- Endymion 1989 CD cover, Fazer Records / Finlandia
- Former name: Endymion Ensemble
- Founded: 1979
- Website: www.endymion.org.uk

= Endymion (ensemble) =

English chamber music ensemble

Endymion, formerly Endymion Ensemble, is an English chamber music ensemble, founded in 1979 and dedicated to contemporary classical music.

== History ==
One of the founding members was John Whitfield who often conducted the group. Players have included pianist Michael Dussek, oboists Melinda Maxwell and Quentin Poole, clarinetist Mark van de Wiel, hornist Stephen Stirling and double bass player Chi-chi Nwanoku.

Whitfield conducted the ensemble in recordings dedicated to works by specific composers, including in 1988 Dumbarton Oaks, works by Igor Stravinsky, in 1989 Lichtbogen by Kaija Saariaho and other works by Finnish composers, and in 1995 Phaedra/Les Illuminations, music by Benjamin Britten.

In a series at the Southbank named Composer Choice, they have performed concerts dedicated to contemporary composers such as Michael Berkeley, Harrison Birtwistle, Gavin Bryars, Peter Maxwell Davies, Oliver Knussen, Mark-Anthony Turnage, Judith Weir and John Woolrich. Composer Jonathan Dove chose Mozart's Serenade for winds, K. 375. Stravinsky's Pastorale in the version for soprano and wind quartet, and his own Figures in the Garden, among others.

In 2004, Endymion recorded works for wind ensemble by Graham Waterhouse, including Mouvements d'Harmonie, on a CD Portrait featuring also chamber music for strings played by the English Chamber Orchestra. A review noted "All these pieces are superbly played by all concerned". In 2011, players performed at the Mahler Centenary Conference chamber music, including Mahler's Piano Quartet in the context of the Menuetto from his Third Symphony, Erich Korngold's Piano Trio, Op. 1, Shostakovich's Piano Trio No. 1 and Alfred Schnittke's Piano Quartet (after Mahler).

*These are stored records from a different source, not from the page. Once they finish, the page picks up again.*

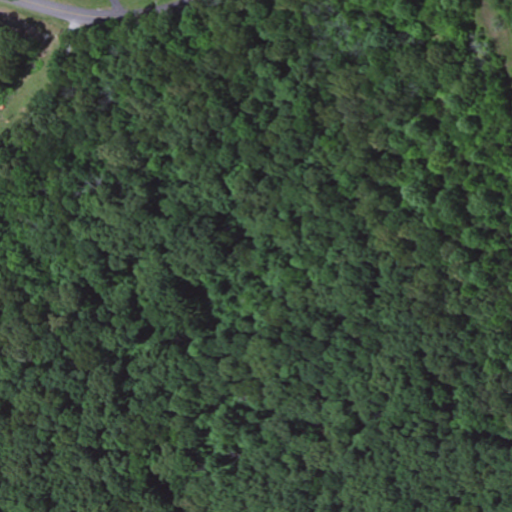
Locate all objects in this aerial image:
road: (113, 12)
road: (53, 84)
park: (271, 288)
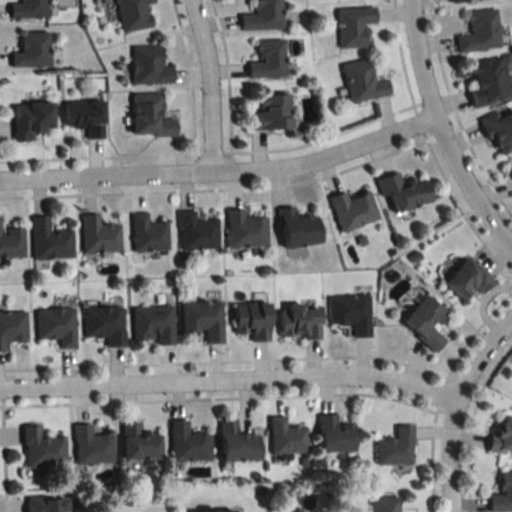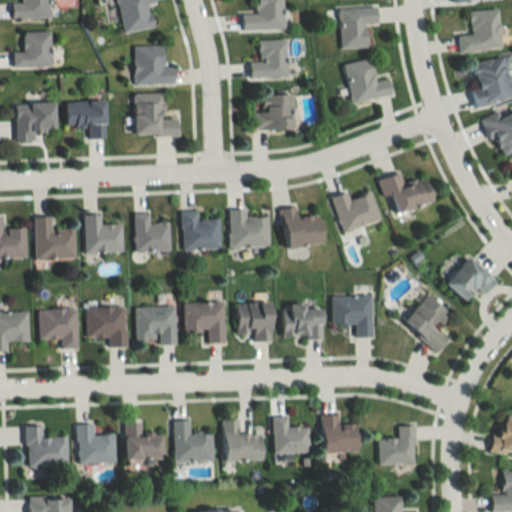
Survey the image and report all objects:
building: (28, 8)
building: (132, 14)
building: (262, 15)
building: (353, 24)
building: (479, 31)
building: (32, 49)
building: (267, 59)
building: (148, 65)
building: (488, 80)
building: (362, 81)
road: (203, 85)
building: (270, 112)
building: (149, 115)
building: (84, 116)
building: (31, 118)
building: (499, 130)
road: (437, 137)
building: (508, 171)
road: (219, 172)
building: (403, 191)
building: (351, 210)
building: (297, 228)
building: (244, 229)
building: (196, 232)
building: (147, 234)
building: (99, 235)
building: (50, 240)
building: (11, 242)
building: (467, 279)
building: (350, 312)
building: (202, 319)
building: (251, 319)
building: (298, 321)
building: (425, 321)
building: (105, 324)
building: (152, 324)
building: (57, 325)
building: (12, 327)
road: (225, 385)
road: (448, 403)
building: (334, 434)
building: (285, 436)
building: (502, 437)
building: (139, 442)
building: (236, 442)
building: (188, 443)
building: (91, 445)
building: (394, 446)
building: (42, 448)
building: (502, 493)
building: (383, 503)
building: (46, 504)
building: (215, 510)
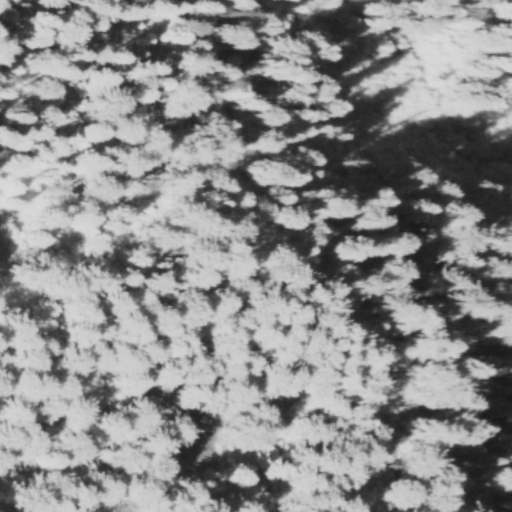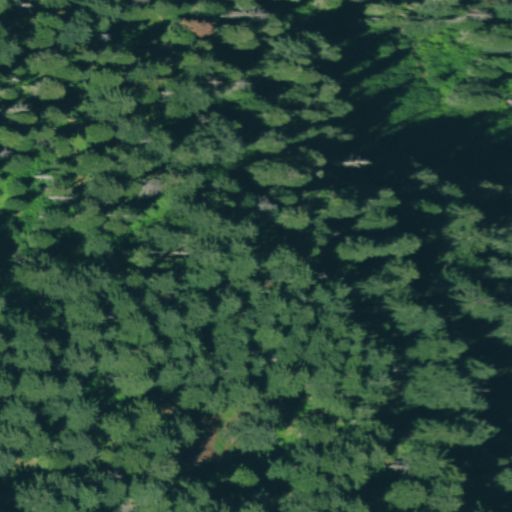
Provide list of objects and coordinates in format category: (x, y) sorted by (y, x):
road: (234, 244)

The ensemble often performs with the BBC Singers, conducted by David Hill. In 2013, they recorded for example Steve Reich's The Desert Music at Milton Court, London. They performed the work again at the Royal Albert Hall on 13 August 2014 at the Proms. Tim Ashley wrote in The Guardian: "The work requires vast resources of accuracy and stamina from its performers, all of whom rose superbly to its challenges."